Os sons das outras vidas transpunham as paredes que o isolavam da vizinhança e ele sentava-se na sala todos os dias, em silêncio, para os escutar.Vivia assim, as vidas dos outros, ria e chorava, não dizia mas pensava as soluções em falta para os guiões alheios que lhe oferecia uma existência de espectador.
Durante trinta anos preencheu assim os serões e o início de cada dia, sentado no cadeirão à escuta. A companhia das vozes e dos ruídos que lhe traziam a escassa compensação de uma realidade que partilhava clandestino como um espião a fingir.
Todos no edifício o julgavam maluco e ninguém se atrevia, ninguém arriscava a troca de uma palavra com aquele estranho que os conhecia a todos melhor do que qualquer outra pessoa. Alguns apenas em uma ou duas ocasiões conseguiram apanhá-lo de fugida, na sua corrida para a salvação nos degraus.
O mudo do quinto, como o chamavam, sofria de claustrofobia e nunca partilhava um ascensor. Assim o explicavam, calado e arisco, sempre que o falavam pelas costas do roupão, com o lixo na mão que despejava de madrugada no contentor atafulhado dos restos das vidas que preenchiam a sua.
Estranhavam os minutos que demorava em contemplação dos detritos que lhe confirmavam teorias e completavam na memória as imagens esboçadas pela imaginação.
Ninguém adivinhava o prazer que lhe dava a visão do papel de embrulho rasgado pelas pequenas mãos do vizinho do lado, a festa de aniversário que sorvia enquanto sorria de orelha encostada ao fundo do copo na parede do quarto vazio que lhe servia de arrecadação.

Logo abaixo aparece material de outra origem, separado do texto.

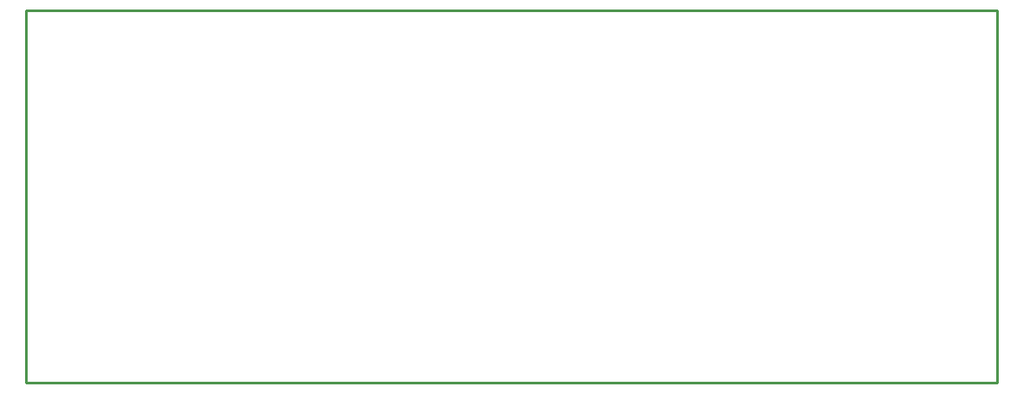
<source format=gko>
G04*
G04 #@! TF.GenerationSoftware,Altium Limited,Altium Designer,22.5.1 (42)*
G04*
G04 Layer_Color=16711935*
%FSLAX44Y44*%
%MOMM*%
G71*
G04*
G04 #@! TF.SameCoordinates,6AFA5DE7-E917-4A20-8E33-DC7232792B34*
G04*
G04*
G04 #@! TF.FilePolarity,Positive*
G04*
G01*
G75*
%ADD14C,0.2540*%
D14*
X477520Y568960D02*
Y933450D01*
X1428750D01*
Y568960D02*
Y933450D01*
X477520Y568960D02*
X1428750D01*
M02*

</source>
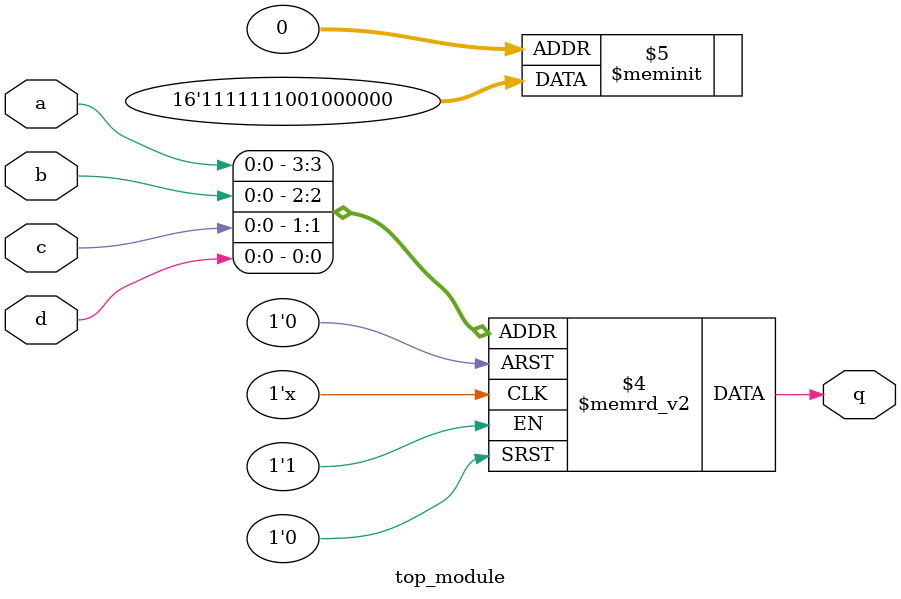
<source format=sv>
module top_module (
    input a, 
    input b, 
    input c, 
    input d,
    output reg q
);

always @(*) begin
    case ({a, b, c, d})
        4'b0000: q = 1'b0;
        4'b0001: q = 1'b0;
        4'b0010: q = 1'b0;
        4'b0011: q = 1'b0;
        4'b0100: q = 1'b0;
        4'b0101: q = 1'b0;
        4'b0110: q = 1'b1;
        4'b0111: q = 1'b0;
        4'b1000: q = 1'b0;
        4'b1001: q = 1'b1;
        4'b1010: q = 1'b1;
        4'b1011: q = 1'b1;
        4'b1100: q = 1'b1;
        4'b1101: q = 1'b1;
        4'b1110: q = 1'b1;
        4'b1111: q = 1'b1;
    endcase
end

endmodule

</source>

Gritos de alegria, música no ar, pura magia nas sobras de vida que escorriam sonoras pelos poros do betão até aos ouvidos atentos do vizinho solitário.
Os dias escoaram-se assim até um dia em que alguém deu pela falta dos passos discretos do maluco do quinto na penumbra dos patamares. E o cheiro que exalava da porta que o isolava dos outros fazia prever o pior.
A polícia e os bombeiros desvendaram o mistério. Corpo inerte putrefacto, o cidadão anónimo do quinto jazia sem vida numa cadeira da sala vazia.
Descobriram-lhe no colo o grosso volume daquilo que confirmaram mais tarde tratar-se de um diário. As vidas de várias pessoas, famílias, descritas com emoção pelo observador ausente, um afastado parente que registava com palavras belas a expressão colorida do seu sentir envergonhado que a vizinhança ignorou, autista.
Ninguém o acompanhou na derradeira viagem, até à última paragem no condomínio para sempre fechado, onde o vizinho calado se apeou para escutar na eternidade as vidas passadas dos espíritos que o observavam desconfiados na sua muda corrida para a salvação nas nuvens mais escuras do céu.
O seu diário, legado, seria publicado pouco tempo depois e alguns críticos aventaram uma profecia, outros uma maldição, nas duas linhas iniciais.
Alma penada perdida na estrada que o destino esqueceu. O mapa traçado no papel assombrado que um fantasma escreveu.